Now available on video, “The Scoop Podcast” features insights and perspectives vital to The Scoop audience. Two new episodes monthly can be found on Farm Journal TV or wherever you access your favorite podcasts.
Anna Cardoze, vice president of strategic accounts at Growers, shares how ag retailers’ approach to growing customer loyalty has changed alongside the technology available to make the programs perform. She also gives insights on how every ag retail business is nuanced and which may have low hanging fruit to build their businesses bigger with customers.
What are you seeing as you work with retailers on bringing in new tools to their business?
As a whole, ag tech has gotten so much better. We are hitting the road map, we are listening to the ag retailers and hearing what they need but also challenging them.
Also, there’s this shift in the market of “let’s collaborate and work together.” And that’s where there’s some magic that can happen — people remaining focused in their disciplines and then collaborating to bring the best experience to the ag retailer, so it’s not so painful for them to implement technology.
What are you finding most commonly in a tech audit?
We ask a slew of questions. We just want to understand the lay of the land. Because when we look at a loyalty program, we touch all aspects of the business. What I’m finding most often, though, is you could have the same ERP, and you could use it 15 different ways. Because ag is so nuanced, and every retailer does have different challenges, customers, opportunities, even if they’re selling the same inputs. At the end of the day, their challenges, their business is totally different, and so how they use their technologies is totally different.
Another constant theme is certain categories where retailers have low-hanging fruit. Grain is one of those great examples. A lot of these retailers have a ton of grain-only customers, and those customers are the lowest-hanging fruit, but there hasn’t been a reason for them to consolidate their business. So, we need to give customers that extra carrot to really think about consolidating their business.

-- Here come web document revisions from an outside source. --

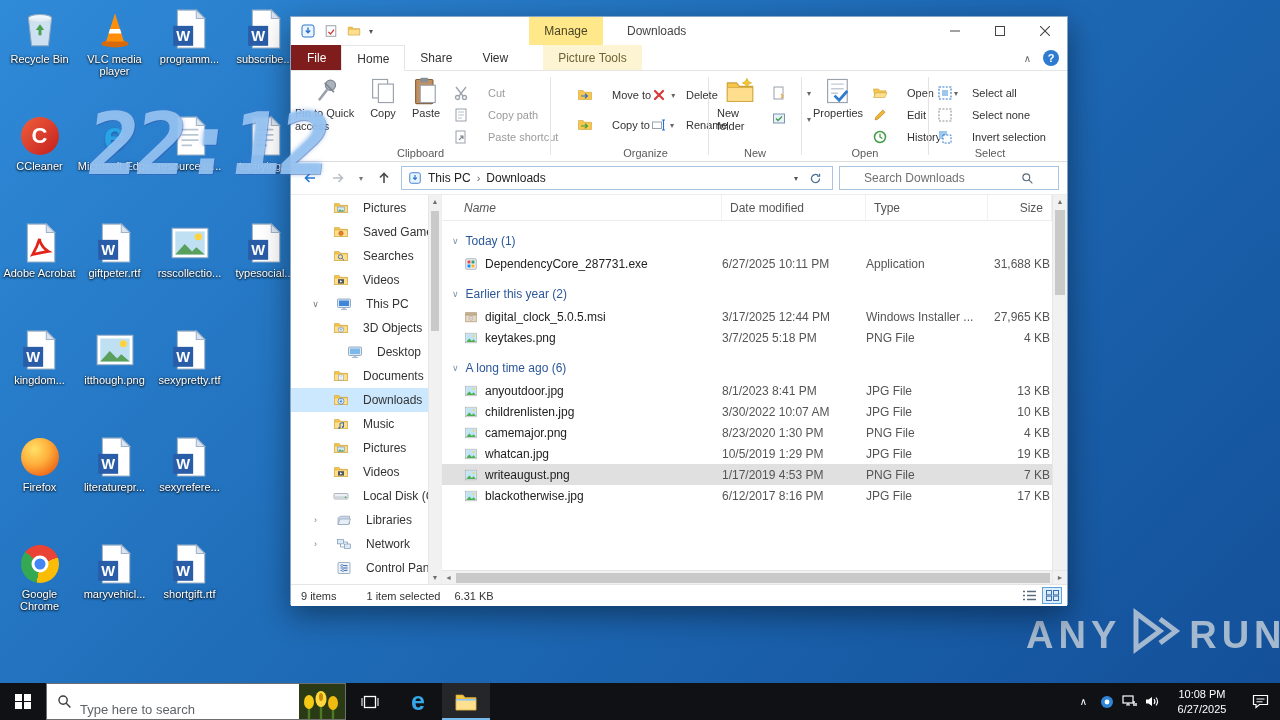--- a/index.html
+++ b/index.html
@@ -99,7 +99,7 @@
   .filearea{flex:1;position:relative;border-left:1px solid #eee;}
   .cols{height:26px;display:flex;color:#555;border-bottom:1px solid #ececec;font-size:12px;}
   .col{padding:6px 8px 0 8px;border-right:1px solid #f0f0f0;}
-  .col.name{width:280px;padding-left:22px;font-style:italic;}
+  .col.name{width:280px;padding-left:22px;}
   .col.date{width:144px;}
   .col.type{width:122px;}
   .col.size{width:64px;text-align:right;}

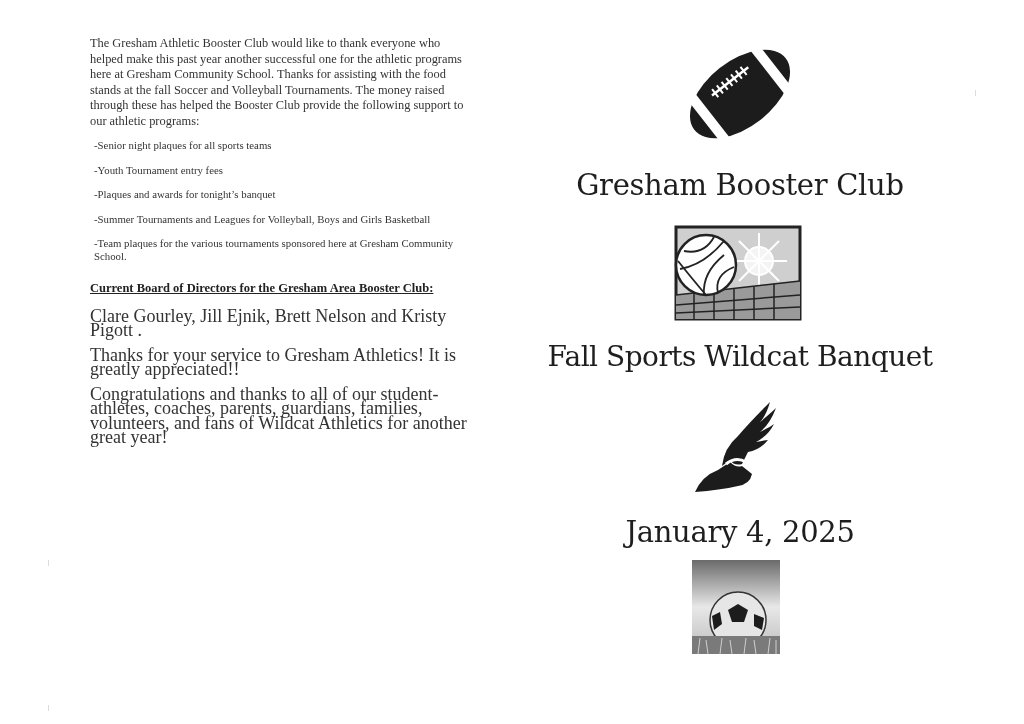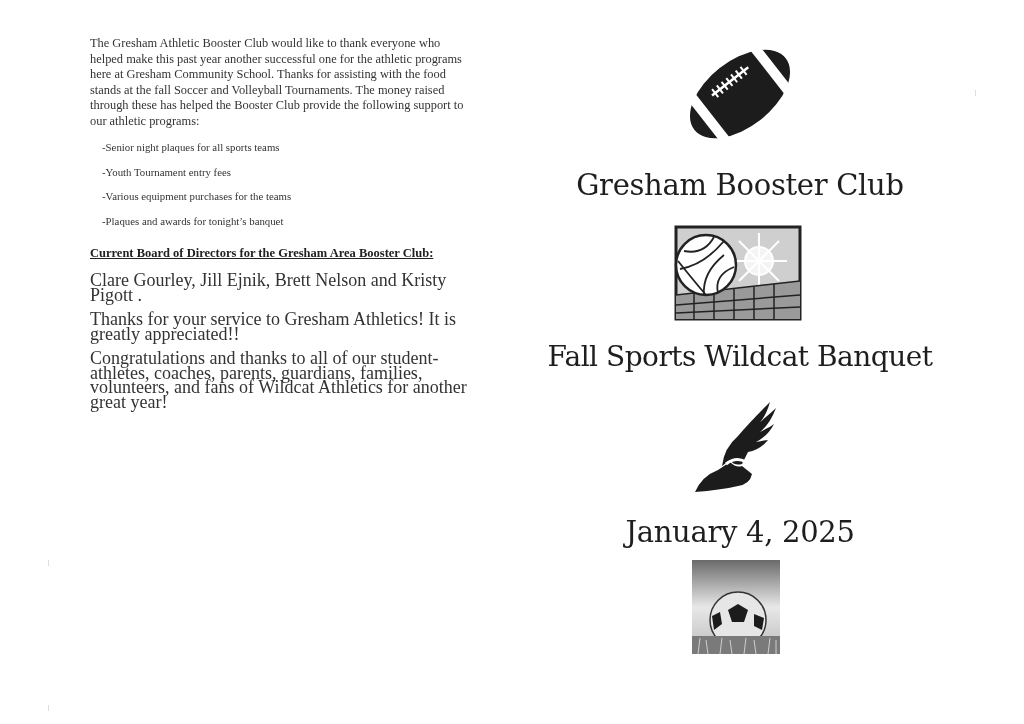--- a/index.html
+++ b/index.html
@@ -12,7 +12,7 @@
     font-size: 12.4px; line-height: 15.5px;
   }
   .intro { margin: 0 16px 10px 0; color: #333; }
-  .support-list { list-style: none; margin: 12px; padding: 0; font-size: 10.8px; }
+  .support-list { list-style: none; margin: 4px; padding: 0; font-size: 10.8px; }
   .support-list li { margin: 0 0 11.5px 0; line-height: 13px; color: #333; }
   .board-heading {
     font-weight: bold; text-decoration: underline; font-size: 12.5px; margin: 18px 0 12px 0; color: #222;

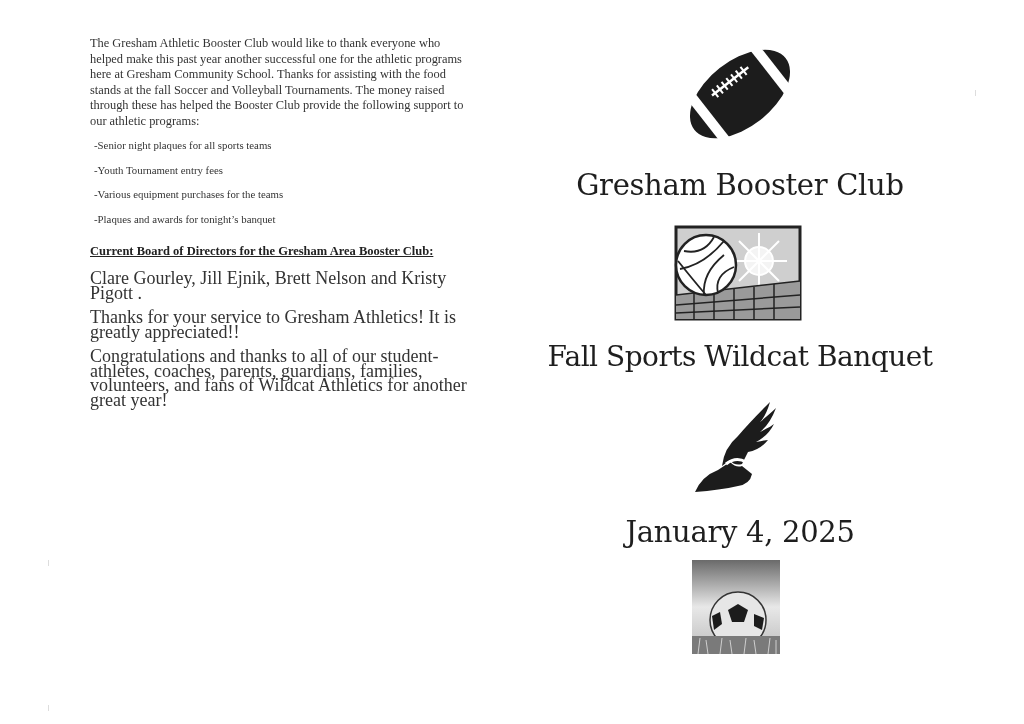--- a/index.html
+++ b/index.html
@@ -39,7 +39,6 @@
   <ul class="support-list">
     <li>-Senior night plaques for all sports teams</li>
     <li>-Youth Tournament entry fees</li>
-    <li>-Various equipment purchases for the teams</li>
     <li>-Plaques and awards for tonight’s banquet</li>
   </ul>
   <div class="board-heading">Current Board of Directors for the Gresham Area Booster Club:</div>

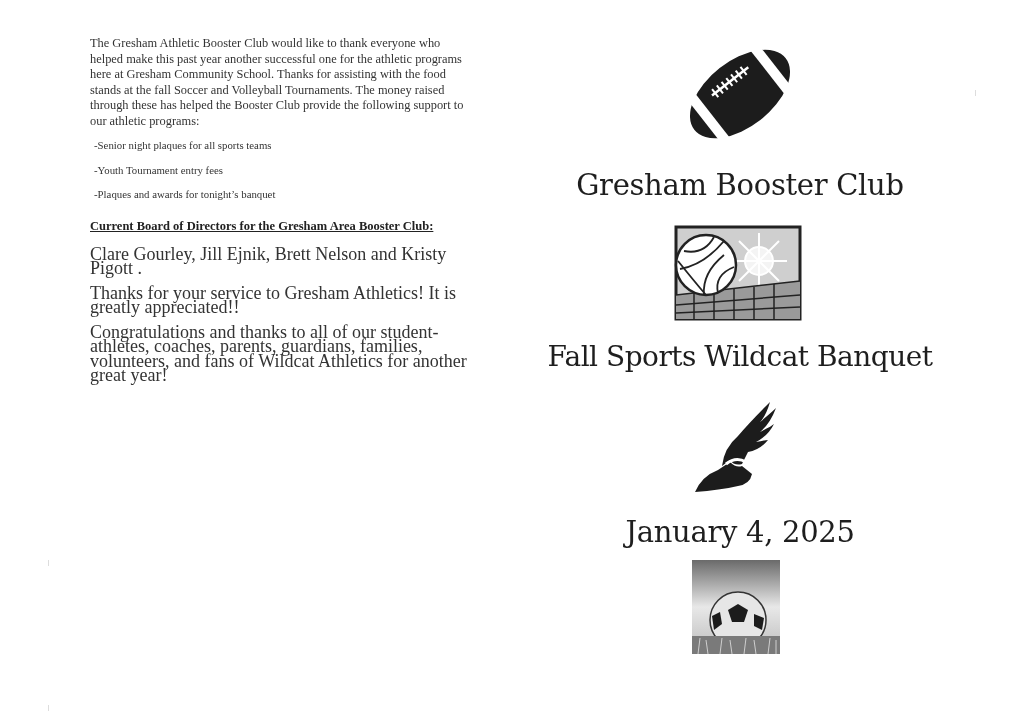--- a/index.html
+++ b/index.html
@@ -40,6 +40,7 @@
     <li>-Senior night plaques for all sports teams</li>
     <li>-Youth Tournament entry fees</li>
     <li>-Plaques and awards for tonight’s banquet</li>
+    <li>-Summer Tournaments and Leagues for Volleyball, Boys and Girls Basketball</li>
   </ul>
   <div class="board-heading">Current Board of Directors for the Gresham Area Booster Club:</div>
   <p class="para">Clare Gourley, Jill Ejnik, Brett Nelson and Kristy Pigott .</p>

What problem is Growers trying to solve?
When we think about the ag industry, it’s obviously very relationship-driven, and I don’t think that will ever change, but there’s a challenge where there’s been this little bit of “spread the wealth” mentality. They haven’t had that reason to bring it all together. And so, we really look at, how do we solve the problem of customer loyalty, where it’s not challenging for the ag retailer to track it, because they’ve got enough on their plate. How do we make sure that those dollars stay in the system without going outside to other entities where the retailer still has influence over those dollars. And then how do we design it so that it meets and kind of reverse engineers the retailer’s strategic objectives and then, as a cherry on top, bringing manufacturers in so they are building loyalty with the ag retailer and farmer, not through the ag retailer to the farmer.